船橋市の沖合で底引き網漁を営む60代の男性は「見た目の透明度は一時より良くなったが、埋め立てで漁場が減っていることの方が問題」と話す。「江戸前」の豊かな海が復活した、と素直に喜べる状況ではなさそうだ。

「江戸前」の定義もあいまいだ。古くは羽田沖〜深川沖を指したともいわれるが、水産庁の「豊かな東京湾再生検討委員会」の分科会は2005年、東京湾全体で取れた魚介類とする提言を打ち出した。しかし、より江戸に近い東京内湾(三浦半島・観音崎―房総半島・富津岬より内側)の漁師たちには、「自分たちの海こそ江戸前」との思いもあるようだ。関東農政局の統計資料も、年度によって「東京湾」と「内房」を分けたり分けなかったりしている。

新しい取り組みも

地図
© koka-G
千葉県富津市〜鋸南町にかけての主な漁港

保田漁協は95年、新鮮な魚介類を一般のお客さんに食べてもらおうと直営の飲食・物販店をオープンした。

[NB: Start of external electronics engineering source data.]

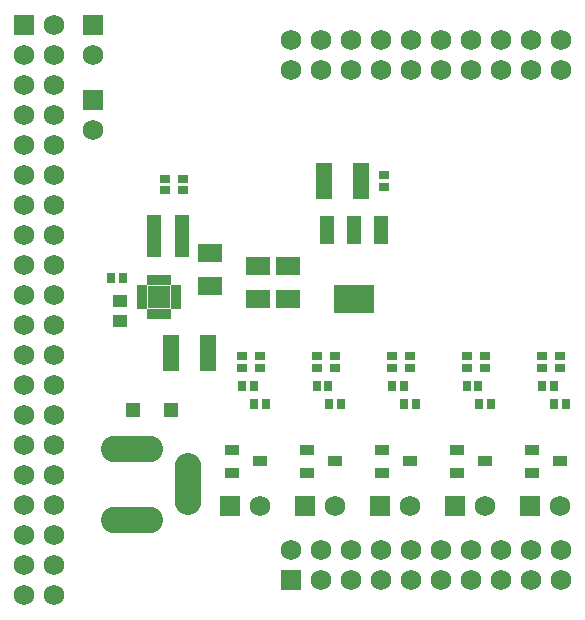
<source format=gts>
G04*
G04 #@! TF.GenerationSoftware,Altium Limited,Altium Designer,19.0.15 (446)*
G04*
G04 Layer_Color=8388736*
%FSLAX25Y25*%
%MOIN*%
G70*
G01*
G75*
%ADD15R,0.04543X0.04740*%
%ADD16R,0.02969X0.03362*%
%ADD17R,0.04740X0.03953*%
%ADD18R,0.08087X0.06118*%
%ADD19R,0.03362X0.02969*%
%ADD20R,0.04937X0.09465*%
%ADD21R,0.13795X0.09465*%
%ADD22R,0.05528X0.12024*%
%ADD23R,0.01984X0.03362*%
%ADD24R,0.03362X0.01984*%
%ADD25R,0.07614X0.07614*%
%ADD26R,0.04937X0.14386*%
%ADD27R,0.04937X0.03362*%
%ADD28R,0.06906X0.06906*%
%ADD29C,0.06906*%
%ADD30O,0.20685X0.08874*%
%ADD31O,0.08874X0.20685*%
%ADD32R,0.06906X0.06906*%
D15*
X173102Y281500D02*
D03*
X185898D02*
D03*
D16*
X169968Y325583D02*
D03*
X166031D02*
D03*
X213472Y283724D02*
D03*
X217409D02*
D03*
X209472Y289724D02*
D03*
X213409D02*
D03*
X238472Y283724D02*
D03*
X242409D02*
D03*
X234441Y289724D02*
D03*
X238378D02*
D03*
X263472Y283724D02*
D03*
X267409D02*
D03*
X259472Y289724D02*
D03*
X263409D02*
D03*
X288472Y283724D02*
D03*
X292409D02*
D03*
X284441Y289724D02*
D03*
X288378D02*
D03*
X313472Y283724D02*
D03*
X317409D02*
D03*
X309472Y289724D02*
D03*
X313409D02*
D03*
D17*
X169000Y311236D02*
D03*
Y317929D02*
D03*
D18*
X215000Y318488D02*
D03*
Y329512D02*
D03*
X225000Y318488D02*
D03*
Y329512D02*
D03*
X199000Y334095D02*
D03*
Y323071D02*
D03*
D19*
X257000Y359968D02*
D03*
Y356031D02*
D03*
X189821Y354839D02*
D03*
Y358776D02*
D03*
X183821Y358776D02*
D03*
Y354839D02*
D03*
X215441Y295787D02*
D03*
Y299724D02*
D03*
X209441Y295724D02*
D03*
Y299661D02*
D03*
X240441Y295756D02*
D03*
Y299693D02*
D03*
X234441Y295724D02*
D03*
Y299661D02*
D03*
X265441Y295756D02*
D03*
Y299693D02*
D03*
X259441Y295756D02*
D03*
Y299693D02*
D03*
X290441Y295787D02*
D03*
Y299724D02*
D03*
X284441Y295756D02*
D03*
Y299693D02*
D03*
X309441Y295756D02*
D03*
Y299693D02*
D03*
X315441D02*
D03*
Y295756D02*
D03*
D20*
X256055Y341516D02*
D03*
X247000D02*
D03*
X237945D02*
D03*
D21*
X247000Y318484D02*
D03*
D22*
X236799Y358000D02*
D03*
X249201D02*
D03*
X185799Y300583D02*
D03*
X198201D02*
D03*
D23*
X184937Y325000D02*
D03*
X182968D02*
D03*
X181000D02*
D03*
X179031D02*
D03*
Y313583D02*
D03*
X181000D02*
D03*
X182968D02*
D03*
X184937D02*
D03*
D24*
X176276Y322244D02*
D03*
Y320276D02*
D03*
Y318307D02*
D03*
Y316339D02*
D03*
X187693D02*
D03*
Y318307D02*
D03*
Y320276D02*
D03*
Y322244D02*
D03*
D25*
X181984Y319291D02*
D03*
D26*
X189665Y339583D02*
D03*
X180335D02*
D03*
D27*
X206276Y268240D02*
D03*
Y260760D02*
D03*
X215724Y264500D02*
D03*
X231276Y268240D02*
D03*
Y260760D02*
D03*
X240724Y264500D02*
D03*
X256276Y268240D02*
D03*
Y260760D02*
D03*
X265724Y264500D02*
D03*
X281276Y268240D02*
D03*
Y260760D02*
D03*
X290724Y264500D02*
D03*
X306276Y268240D02*
D03*
Y260760D02*
D03*
X315724Y264500D02*
D03*
D28*
X137000Y410000D02*
D03*
X160000Y385000D02*
D03*
Y410000D02*
D03*
X225740Y224961D02*
D03*
D29*
X147000Y410000D02*
D03*
X137000Y400000D02*
D03*
X147000D02*
D03*
X137000Y390000D02*
D03*
X147000D02*
D03*
X137000Y380000D02*
D03*
X147000D02*
D03*
X137000Y370000D02*
D03*
X147000D02*
D03*
X137000Y360000D02*
D03*
X147000D02*
D03*
X137000Y350000D02*
D03*
X147000D02*
D03*
X137000Y340000D02*
D03*
X147000D02*
D03*
X137000Y330000D02*
D03*
X147000D02*
D03*
X137000Y320000D02*
D03*
X147000D02*
D03*
X137000Y310000D02*
D03*
X147000D02*
D03*
X137000Y300000D02*
D03*
X147000D02*
D03*
X137000Y290000D02*
D03*
X147000D02*
D03*
X137000Y280000D02*
D03*
X147000D02*
D03*
X137000Y270000D02*
D03*
X147000D02*
D03*
X137000Y260000D02*
D03*
X147000D02*
D03*
X137000Y250000D02*
D03*
X147000D02*
D03*
X137000Y240000D02*
D03*
X147000D02*
D03*
X137000Y230000D02*
D03*
X147000D02*
D03*
X137000Y220000D02*
D03*
X147000D02*
D03*
X160000Y375000D02*
D03*
Y400000D02*
D03*
X225740Y404961D02*
D03*
Y394961D02*
D03*
Y234961D02*
D03*
X255740Y404961D02*
D03*
Y394961D02*
D03*
Y234961D02*
D03*
Y224961D02*
D03*
X265740D02*
D03*
Y234961D02*
D03*
Y394961D02*
D03*
Y404961D02*
D03*
X245740D02*
D03*
Y394961D02*
D03*
Y234961D02*
D03*
Y224961D02*
D03*
X235740D02*
D03*
Y234961D02*
D03*
Y394961D02*
D03*
Y404961D02*
D03*
X295740D02*
D03*
Y394961D02*
D03*
Y234961D02*
D03*
Y224961D02*
D03*
X305740D02*
D03*
Y234961D02*
D03*
Y394961D02*
D03*
Y404961D02*
D03*
X285740D02*
D03*
Y394961D02*
D03*
Y234961D02*
D03*
Y224961D02*
D03*
X275740D02*
D03*
Y234961D02*
D03*
Y394961D02*
D03*
Y404961D02*
D03*
X315740Y224961D02*
D03*
Y234961D02*
D03*
Y394961D02*
D03*
Y404961D02*
D03*
X315441Y249724D02*
D03*
X290441D02*
D03*
X265441D02*
D03*
X240441D02*
D03*
X215441D02*
D03*
D30*
X173000Y245000D02*
D03*
Y268622D02*
D03*
D31*
X191504Y256811D02*
D03*
D32*
X305441Y249724D02*
D03*
X280441D02*
D03*
X255441D02*
D03*
X230441D02*
D03*
X205441D02*
D03*
M02*

</source>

現在では温泉(人工泉)も併設、休日には団体客を乗せたバスが止まり、年間40万人が訪れる「観光名所」になっている。同漁協関係者は「高齢化で漁業者が減る中、漁協の将来を考えると、卸売市場の運営からくる手数料だけに依存できない」という。定置網の見学や漁業体験など、イベントのアイデアも盛りだくさんだ。

「安心・安全で身近な千葉の水産物を、もっとPRしなければ」。千葉県水産課は06年6月、「千葉ブランド水産物」の認定制度を始めた。初年度には加工品を含め8品目が選ばれ、認定マークを付けて流通・販売されている。この夏には「千葉の海・満喫キャンペーン」として、漁協の直販所と観光名所を組み合わせたマップを都内で配布した。いずれも東京からの近さを武器に、漁業と観光を結びつける試みだ。